Overview:
The project is a GUI application designed to simplify data tasks such as data cleaning, data engineering, and machine learning without the need for coding. It is primarily aimed at students and researchers who need to perform preliminary analysis on their datasets.
Features:
- Data Imports in CSV, JSON, XLSX, and HTML format: Users can easily import datasets in different file formats without any hassle.
- Null Values imputation: The application provides multiple options for handling null values, including fill forward, fill backward, fill median, fill mean, and drop.
- Preprocessors: Users can apply label encoding, normalization, and standardization to preprocess their datasets.
- Horizontal and Vertical Joins of Dataset: The application allows users to perform joins on datasets based on various criteria.
- Visualizations: Users can visualize their data using line charts, bar charts, pie charts, and histograms.
- View dataset as a table: Users can view their datasets in a tabular format for easy analysis.
- Regression Algorithms supported: Linear Regression, Support Vector Machine (SVM), Decision Trees, Random Forest, and K-Nearest Neighbors (KNN) algorithms are available for regression analysis.
- Classification Algorithms supported: Logistic Regression, Support Vector Machine (SVM), Decision Trees, Random Forest, and K-Nearest Neighbors (KNN) algorithms are available for classification analysis.

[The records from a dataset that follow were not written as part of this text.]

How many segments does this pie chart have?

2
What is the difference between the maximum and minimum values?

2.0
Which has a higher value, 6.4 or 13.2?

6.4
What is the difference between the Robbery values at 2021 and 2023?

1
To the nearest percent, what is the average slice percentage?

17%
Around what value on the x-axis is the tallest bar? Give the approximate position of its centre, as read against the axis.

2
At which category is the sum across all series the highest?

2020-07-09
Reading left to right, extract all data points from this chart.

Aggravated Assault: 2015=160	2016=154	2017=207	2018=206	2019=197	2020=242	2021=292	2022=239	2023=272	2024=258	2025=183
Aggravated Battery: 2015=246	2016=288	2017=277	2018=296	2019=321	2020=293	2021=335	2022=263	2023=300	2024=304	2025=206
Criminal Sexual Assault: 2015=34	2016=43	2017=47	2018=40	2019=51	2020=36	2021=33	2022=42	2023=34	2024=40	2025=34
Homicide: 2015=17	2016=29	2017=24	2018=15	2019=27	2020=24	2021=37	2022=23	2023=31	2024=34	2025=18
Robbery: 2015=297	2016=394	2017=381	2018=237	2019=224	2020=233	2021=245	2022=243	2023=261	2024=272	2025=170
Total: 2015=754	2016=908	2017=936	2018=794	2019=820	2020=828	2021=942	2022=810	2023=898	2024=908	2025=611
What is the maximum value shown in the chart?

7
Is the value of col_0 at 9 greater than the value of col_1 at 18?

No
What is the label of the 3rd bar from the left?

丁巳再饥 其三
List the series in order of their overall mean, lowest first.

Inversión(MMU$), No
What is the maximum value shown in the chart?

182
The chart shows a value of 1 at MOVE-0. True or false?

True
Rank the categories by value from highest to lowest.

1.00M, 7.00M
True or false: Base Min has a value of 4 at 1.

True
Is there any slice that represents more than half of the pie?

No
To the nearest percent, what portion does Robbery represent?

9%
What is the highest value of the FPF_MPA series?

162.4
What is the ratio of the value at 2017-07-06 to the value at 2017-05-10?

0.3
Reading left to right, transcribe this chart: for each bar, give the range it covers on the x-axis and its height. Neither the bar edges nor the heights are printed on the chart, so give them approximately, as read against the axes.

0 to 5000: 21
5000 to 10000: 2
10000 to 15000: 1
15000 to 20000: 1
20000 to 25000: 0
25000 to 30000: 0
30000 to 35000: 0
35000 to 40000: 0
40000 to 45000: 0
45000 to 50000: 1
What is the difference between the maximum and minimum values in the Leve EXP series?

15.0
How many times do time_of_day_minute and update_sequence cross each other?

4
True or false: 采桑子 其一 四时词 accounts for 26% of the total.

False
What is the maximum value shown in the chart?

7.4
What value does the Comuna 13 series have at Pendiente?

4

- Data Exports in CSV, JSON, XLSX, and HTML format: Users can export their processed datasets in different file formats.
Summary:
The project is a user-friendly GUI application that enables users to perform data-related tasks without needing to write any code. It offers features such as data imports in various formats, null value imputation, preprocessors, dataset joins, visualizations, regression and classification algorithms support, and data exports. The installation process involves setting up Docker and executing a script. This tool is particularly useful for students and researchers who want to quickly analyze and prototype their datasets.